Our Curious Response To The Guantanamo Suicides

Who’s been studying Kafka in the Bush-Cheney-Pace-Rumsfeld military, and treating it as a manual? (Probably not Bush, right?)

After the recent Guantanamo suicides, although the military portrayed the suicides variously as “an act of asymmetrical warfare” and a “good PR move to draw attention”, much of the world insisted on seeing the suicides as acts of despair, triggered by the prospect of being detained indefinitely under non-Geneva convention conditions:

Ken Roth, head of Human Rights Watch in New York, told the BBC the men had probably been driven by despair.

“These people are despairing because they are being held lawlessly,” he said.

“There’s no end in sight. They’re not being brought before any independent judges. They’re not being charged and convicted for any crime.”
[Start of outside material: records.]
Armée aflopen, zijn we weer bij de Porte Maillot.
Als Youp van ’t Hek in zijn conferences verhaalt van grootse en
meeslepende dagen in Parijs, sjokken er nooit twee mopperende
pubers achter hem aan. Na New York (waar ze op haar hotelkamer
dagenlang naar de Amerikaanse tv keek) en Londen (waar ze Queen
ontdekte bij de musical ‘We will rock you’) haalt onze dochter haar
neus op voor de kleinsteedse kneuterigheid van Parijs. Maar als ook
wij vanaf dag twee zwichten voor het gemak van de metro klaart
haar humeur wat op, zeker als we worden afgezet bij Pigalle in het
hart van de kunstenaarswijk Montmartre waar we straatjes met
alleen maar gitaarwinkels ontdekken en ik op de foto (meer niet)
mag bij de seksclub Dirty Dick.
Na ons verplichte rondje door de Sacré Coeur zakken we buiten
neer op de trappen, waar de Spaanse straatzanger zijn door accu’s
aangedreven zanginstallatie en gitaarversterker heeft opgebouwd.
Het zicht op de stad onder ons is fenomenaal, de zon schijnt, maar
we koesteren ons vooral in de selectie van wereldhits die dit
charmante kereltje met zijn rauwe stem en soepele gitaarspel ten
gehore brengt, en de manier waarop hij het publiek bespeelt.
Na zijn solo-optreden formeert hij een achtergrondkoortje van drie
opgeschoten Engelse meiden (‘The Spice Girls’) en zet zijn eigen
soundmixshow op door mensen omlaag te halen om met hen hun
In a Kafkaesque nightmare, what is the proper next move by the authorities? You suspend even the limited and possibly tainted legal proceedings that are under way:

The defence department has suspended all military trials for suspects at the US detention camp.

No reason was given for the move announced in a Pentagon statement.

Comments

  1. Nick in Beantown says:

    The defence department has suspended all military trials for suspects at the US detention camp.

    They also kicked-out all the reporters.

  2. JimC says:

    I have a great idea! Adopt-a-detainee program! Yes, all you people who think the detainees are harmless scared people held against their will for no good reason, then here’s your chance! Volunteer to adopt a GITMO detainee and bring him home! They’ve had their shots, most of them are potty trained, and all of them come with certified papers! Call now!

    Seriously, what do you sugest we do with these people? Send them to Disney World?

  3. sarabeth says:

    Seriously, what do you sugest we do with these people? Send them to Disney World?

    No, we should just say we were going to free them anyway because they had done nothing wrong. And we should say this right after they commit suicide. And under no circumstances should we say it in less than two years, at a minimum.

  4. JimC says:

    No, we should just say we were going to free them anyway because they had done nothing wrong. And we should say this right after they commit suicide. And under no circumstances should we say it unless than two years at a minimum.

    So that’s a free them but not in my back yard answer?

  5. sarabeth says:

    No, it’s actually a “You’re fucked again” answer, if you had the wit to recognize that.